== TEXT SEGMENT ==
Post #107: Saying Goodbye to God

Clouds-in-the-sky-and-god-rays-wallpaper_4428Dear Charles,

Sorry I haven’t been in touch in quite some time, but it was great to hear from you recently. Funny you should ask about Returning, my novel in progress, because after a very busy teaching year this past year, during which my brain was simply stretched in too many directions to focus properly on the novel, I’m buckled down (locked in? plug cliche in here) and revising, editing, and re-writing the novel at a furious rate. Well, work on a novel is rarely fast moving, let alone furious, even when it is graced with occasional wind sprints, but I’m fully immersed in the book at this point. That’s plenty.

Two days ago, I was, once again, at loggerheads with the themes of God and Atheism in the book. As you know, one of the main characters, aging tennis icon Chick Myers, is an atheist, and the extended section in which we spend a lot of time with his character for the first time, centers around this fact, via a “Rally to Save Chick” that a religious organization has sponsored for him, even in spite of his atheist standing. The rally was a buffet of cultural dissection.

== REQUIREMENT 1 ==
Extract the portion of the blog post from "Sorry I haven’t" up to and including "point. That’s plenty.".
== REQUIREMENT 2 ==
In the blog post about the novel, list the kinds of work the writer says are being done on the book at a furious rate.

[Stored data]
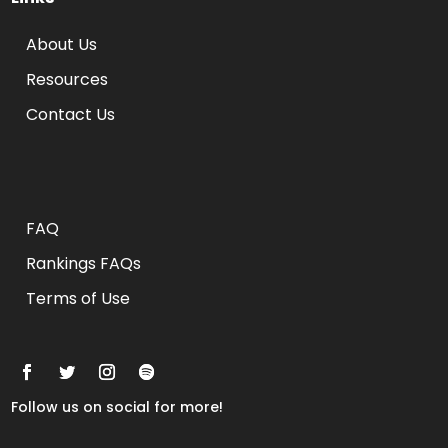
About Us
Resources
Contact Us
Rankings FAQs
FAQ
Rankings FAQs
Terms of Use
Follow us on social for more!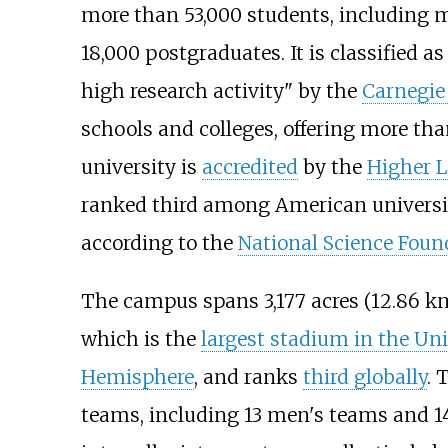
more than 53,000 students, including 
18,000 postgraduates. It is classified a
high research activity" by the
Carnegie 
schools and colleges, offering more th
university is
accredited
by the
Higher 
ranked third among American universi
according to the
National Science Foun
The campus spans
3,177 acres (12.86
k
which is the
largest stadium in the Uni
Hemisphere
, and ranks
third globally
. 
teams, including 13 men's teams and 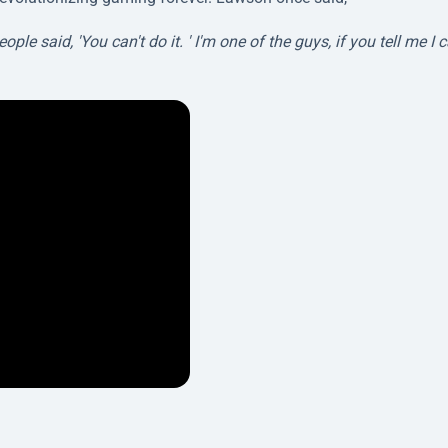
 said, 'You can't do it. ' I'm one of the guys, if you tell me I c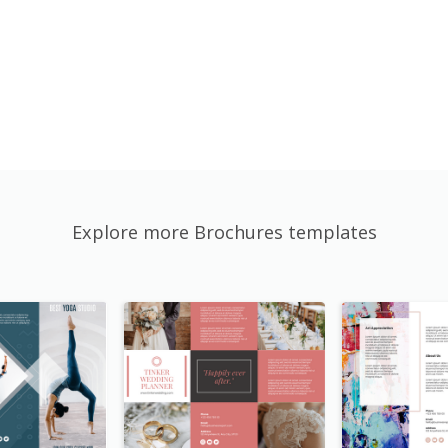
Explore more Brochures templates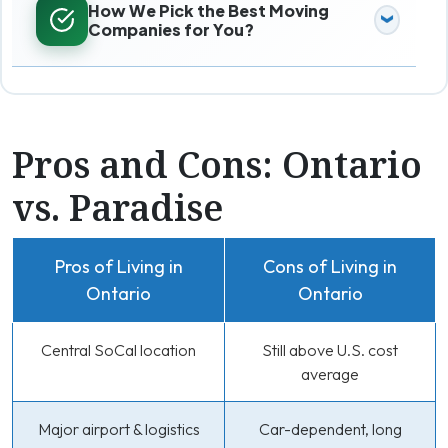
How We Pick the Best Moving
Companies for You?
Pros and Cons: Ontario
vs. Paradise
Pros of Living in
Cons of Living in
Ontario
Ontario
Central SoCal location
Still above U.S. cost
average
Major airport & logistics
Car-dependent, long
* * *
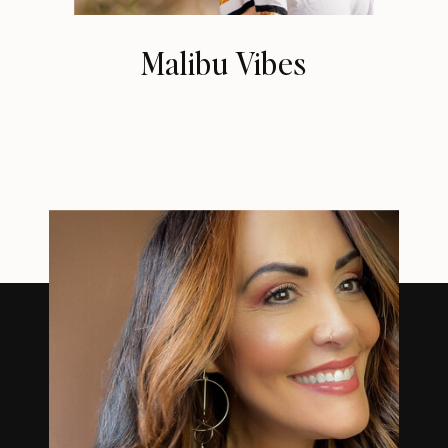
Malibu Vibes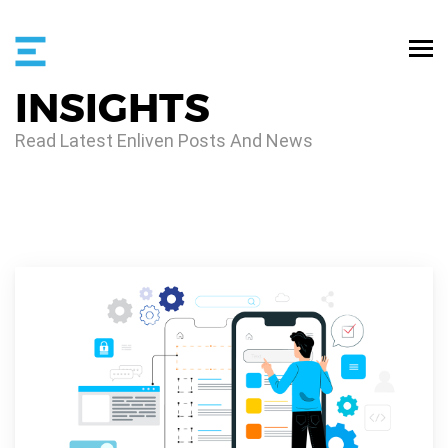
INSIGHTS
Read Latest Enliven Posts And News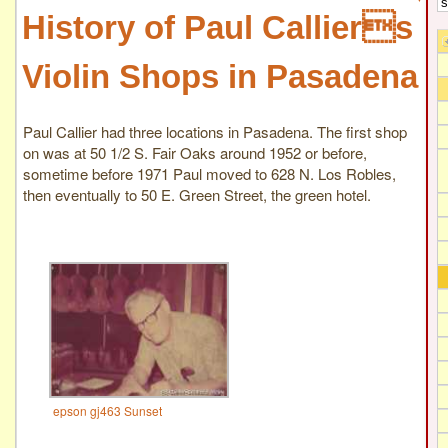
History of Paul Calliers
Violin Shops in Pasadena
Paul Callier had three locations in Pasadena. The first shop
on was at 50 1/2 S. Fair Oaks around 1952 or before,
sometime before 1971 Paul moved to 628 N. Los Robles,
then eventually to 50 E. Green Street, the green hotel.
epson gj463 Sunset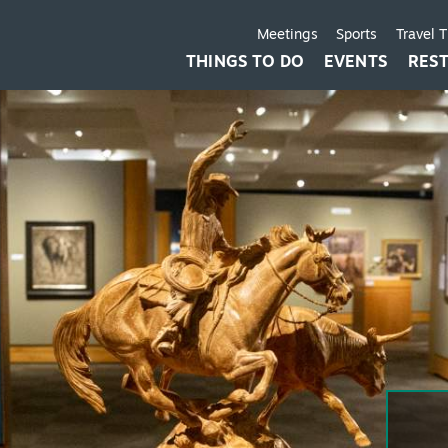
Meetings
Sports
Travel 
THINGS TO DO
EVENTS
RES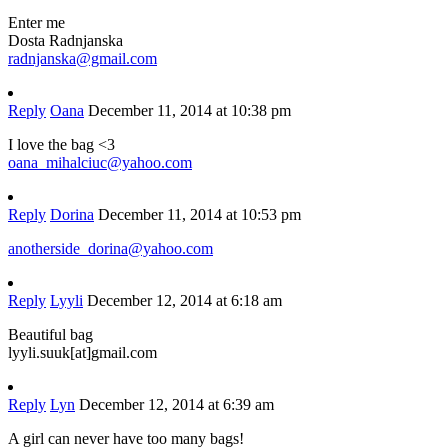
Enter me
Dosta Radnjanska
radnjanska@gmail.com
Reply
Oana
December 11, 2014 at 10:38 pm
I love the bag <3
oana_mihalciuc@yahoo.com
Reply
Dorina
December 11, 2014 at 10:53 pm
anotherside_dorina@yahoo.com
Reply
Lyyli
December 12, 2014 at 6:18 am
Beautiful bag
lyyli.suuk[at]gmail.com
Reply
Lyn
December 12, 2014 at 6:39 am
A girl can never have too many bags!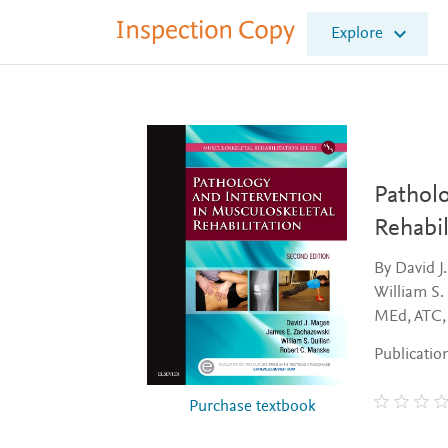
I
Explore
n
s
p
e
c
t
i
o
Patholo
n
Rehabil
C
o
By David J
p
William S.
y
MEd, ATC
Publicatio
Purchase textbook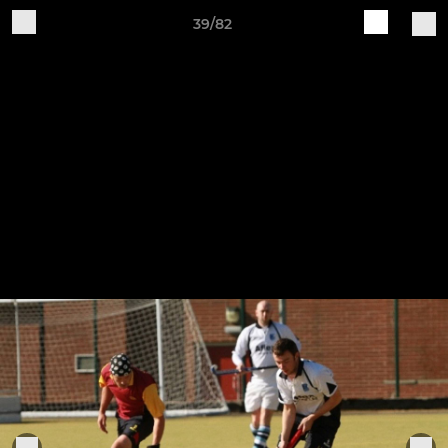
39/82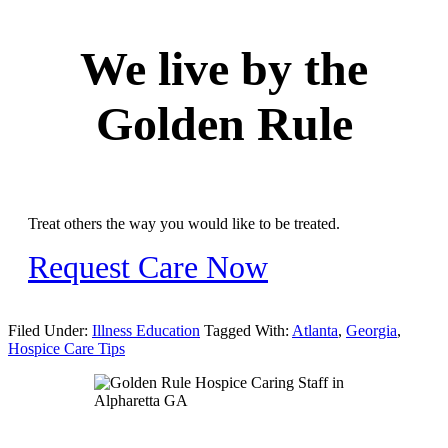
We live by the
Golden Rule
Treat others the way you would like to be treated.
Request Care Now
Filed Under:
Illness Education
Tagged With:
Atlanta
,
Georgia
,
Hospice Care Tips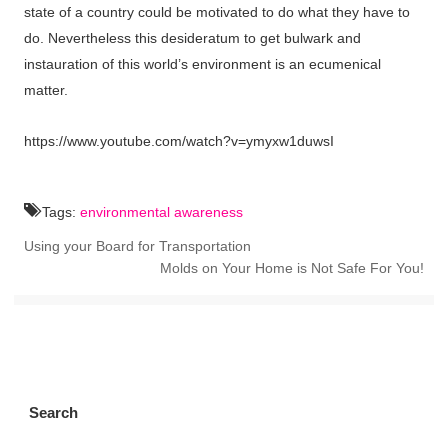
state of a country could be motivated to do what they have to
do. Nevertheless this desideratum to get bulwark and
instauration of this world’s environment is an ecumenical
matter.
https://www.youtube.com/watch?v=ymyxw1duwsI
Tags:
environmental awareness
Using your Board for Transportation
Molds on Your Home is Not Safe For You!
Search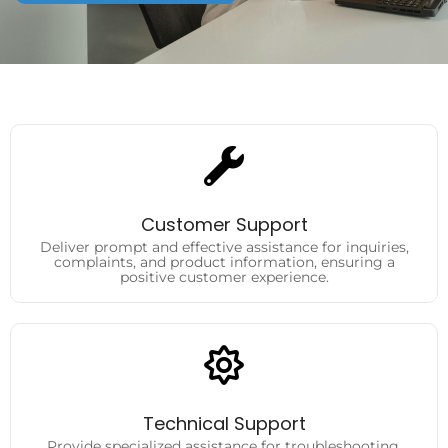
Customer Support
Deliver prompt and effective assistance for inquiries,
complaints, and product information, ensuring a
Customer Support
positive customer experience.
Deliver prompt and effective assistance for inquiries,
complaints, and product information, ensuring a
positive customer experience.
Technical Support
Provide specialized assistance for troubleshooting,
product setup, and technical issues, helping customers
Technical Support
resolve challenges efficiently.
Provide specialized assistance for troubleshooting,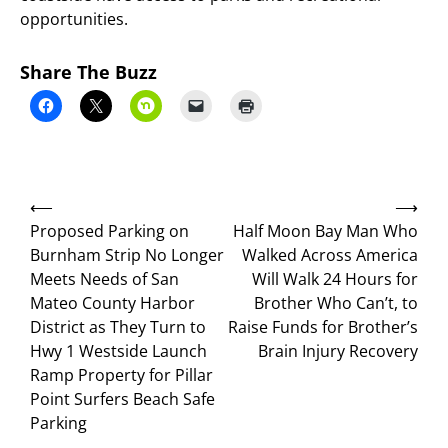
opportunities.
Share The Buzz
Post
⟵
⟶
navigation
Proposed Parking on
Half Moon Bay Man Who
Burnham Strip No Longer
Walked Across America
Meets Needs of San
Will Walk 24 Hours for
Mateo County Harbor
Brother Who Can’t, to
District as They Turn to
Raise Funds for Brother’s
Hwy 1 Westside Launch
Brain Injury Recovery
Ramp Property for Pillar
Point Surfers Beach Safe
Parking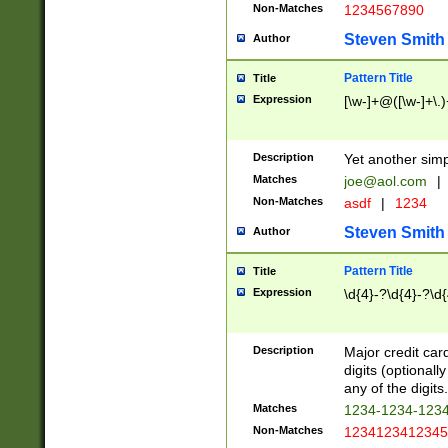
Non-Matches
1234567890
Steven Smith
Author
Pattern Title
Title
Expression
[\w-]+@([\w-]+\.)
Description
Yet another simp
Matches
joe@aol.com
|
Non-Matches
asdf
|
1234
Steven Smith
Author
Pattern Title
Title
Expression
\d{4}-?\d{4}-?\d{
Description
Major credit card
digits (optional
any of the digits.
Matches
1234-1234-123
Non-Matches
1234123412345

== EXERCISE ANSWER 1 ==
Sorry I haven’t been in touch in quite some time, but it was great to hear from you recently. Funny you should ask about Returning, my novel in progress, because after a very busy teaching year this past year, during which my brain was simply stretched in too many directions to focus properly on the novel, I’m buckled down (locked in? plug cliche in here) and revising, editing, and re-writing the novel at a furious rate. Well, work on a novel is rarely fast moving, let alone furious, even when it is graced with occasional wind sprints, but I’m fully immersed in the book at this point. That’s plenty.

== EXERCISE ANSWER 2 ==
revising, editing, re-writing